How many of the lines below contain the string "Docker"? Reply with the number alone.
─── Exercise data
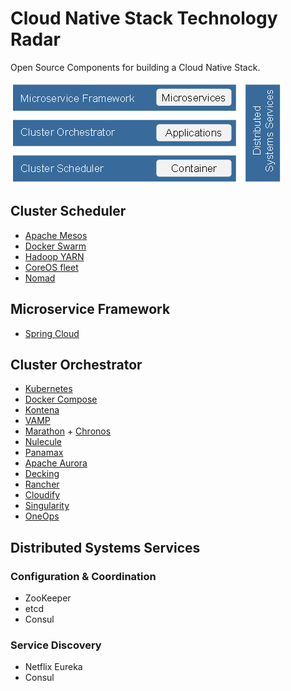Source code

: # Cloud Native Stack Technology Radar

Open Source Components for building a Cloud Native Stack.

![Cloud Native Stack Big Picture](cloud-native-stack.png "Cloud Native Stack Big Picture")

## Cluster Scheduler
 * [Apache Mesos](http://mesos.apache.org)
 * [Docker Swarm](https://www.docker.com/products/docker-swarm)
 * [Hadoop YARN](http://hortonworks.com/hadoop/yarn)
 * [CoreOS fleet](https://github.com/coreos/fleet)
 * [Nomad](https://www.nomadproject.io)

## Microservice Framework
 * [Spring Cloud](http://projects.spring.io/spring-cloud)

## Cluster Orchestrator
 * [Kubernetes](http://kubernetes.io)
 * [Docker Compose](https://docs.docker.com/compose)
 * [Kontena](http://www.kontena.io)
 * [VAMP](http://vamp.io)
 * [Marathon](https://mesosphere.github.io/marathon) + [Chronos](http://mesos.github.io/chronos)
 * [Nulecule](http://www.projectatomic.io/docs/nulecule)
 * [Panamax](http://panamax.io)
 * [Apache Aurora](http://aurora.apache.org)
 * [Decking](http://decking.io)
 * [Rancher](https://github.com/rancher/rancher)
 * [Cloudify](http://getcloudify.org)
 * [Singularity](https://github.com/HubSpot/Singularity)
 * [OneOps](http://www.oneops.com)

## Distributed Systems Services

### Configuration & Coordination
 * ZooKeeper
 * etcd
 * Consul
 
### Service Discovery
 * Netflix Eureka
 * Consul
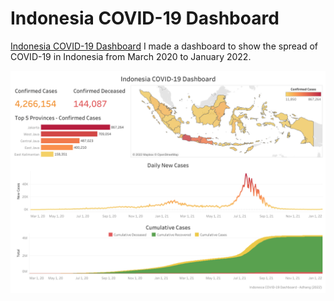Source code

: # Indonesia COVID-19 Dashboard

<a href="https://public.tableau.com/app/profile/adhang/viz/IndonesiaCOVID-19/Dashboard" target="_blank">Indonesia COVID-19 Dashboard</a>
I made a dashboard to show the spread of COVID-19 in Indonesia from March 2020 to January 2022.

<img class="img-modal-src" src="project-indonesia-covid19-dashboard/dashboard-covid19-indonesia.png?raw=true" alt="Indonesia COVID-19 Dashboard">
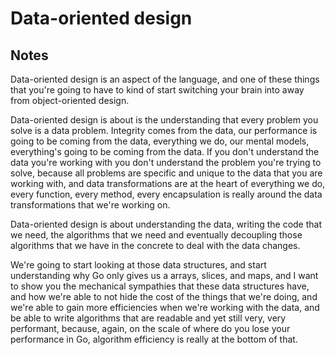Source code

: # Data-oriented design

## Notes

Data-oriented design is an aspect of the language, and one of these things that you're going to have to kind of start switching your brain into away from object-oriented design.

Data-oriented design is about is the understanding that every problem you solve is a data problem. Integrity comes from the data, our performance is going to be coming from the data, everything we do, our mental models, everything's going to be coming from the data. If you don't understand the data you're working with you don't understand the problem you're trying to solve, because all problems are specific and unique to the data that you are working with, and data transformations are at the heart of everything we do, every function, every method, every encapsulation is really around the data transformations that we're working on.

<!--But here's a big part of it, everything we do right now that we've been talking about is in the concrete. Our problems are solved in the concrete data, our manipulations, our memory mutations, everything is in the concrete. But here's the problem. When the concrete data is changing, then your problems are changing, and if your problems are changing, guess what, your algorithms have to change. There's nothing wrong with that except we start to fall into these areas where, once the data's changing and our algorithms change, sometimes that creates changes, cascading changes across an entire code base, and there's a lot of pain.

This is when we start to start focusing on how do I decouple the code from these data changes so these cascading changes are minimized? We will be talking about that in this class when we start getting into methods and interfaces and things like that. But here's the thing, if you're abstracting in a general way, if you're building abstractions on top of abstractions, you're really walking away from all the things we've talked about so far, that the idea of optimizing for correctness and readability. You're walking away from your, really, ability to even understand the mental models of your code because it's too abstract. What we need is this balance of decoupling but thin layers of decoupling to deal with change. Change is still going to be important. But, look, if you're starting to write some code and you're uncertain about the data, this doesn't give you a license to guess. It's a directive to stop, stop what you're doing, sit back and ask yourself, what are the data transformations that are in front of me. You don't have to know about all of them, but you can only code the ones that you're comfortable with, that you feel very confident about in terms of what my input and what my output is.

Look, if you are solving problems you don't have, you're now creating more problems that you do. We are writing code for today, we're going to design an architect for tomorrow. Don't add more code to the code you need today than you do. We've talked about that, that just lends itself to bugs, more lines of code, places for bugs to hide.-->

Data-oriented design is about understanding the data, writing the code that we need, the algorithms that we need and eventually decoupling those algorithms that we have in the concrete to deal with the data changes.

<!--Everything we must do, everything we must do must be focused around minimizing, simplifying, and reducing the amount of code we need to solve every problem.-->

We're going to start looking at those data structures, and start understanding why Go only gives us a arrays, slices, and maps, and I want to show you the mechanical sympathies that these data structures have, and how we're able to not hide the cost of the things that we're doing, and we're able to gain more efficiencies when we're working with the data, and be able to write algorithms that are readable and yet still very, very performant, because, again, on the scale of where do you lose your performance in Go, algorithm efficiency is really at the bottom of that.

<!--It's going to be latency at networking and I/O, latency on allocations and memory, and latencies in your inability to write code that can manage and work with data efficiently.

We're going to start trying to, I'm going to just start trying to break you down and build you back up to get away from these object-oriented design principles and start moving towards these data-oriented design principles.-->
──────
Result — 2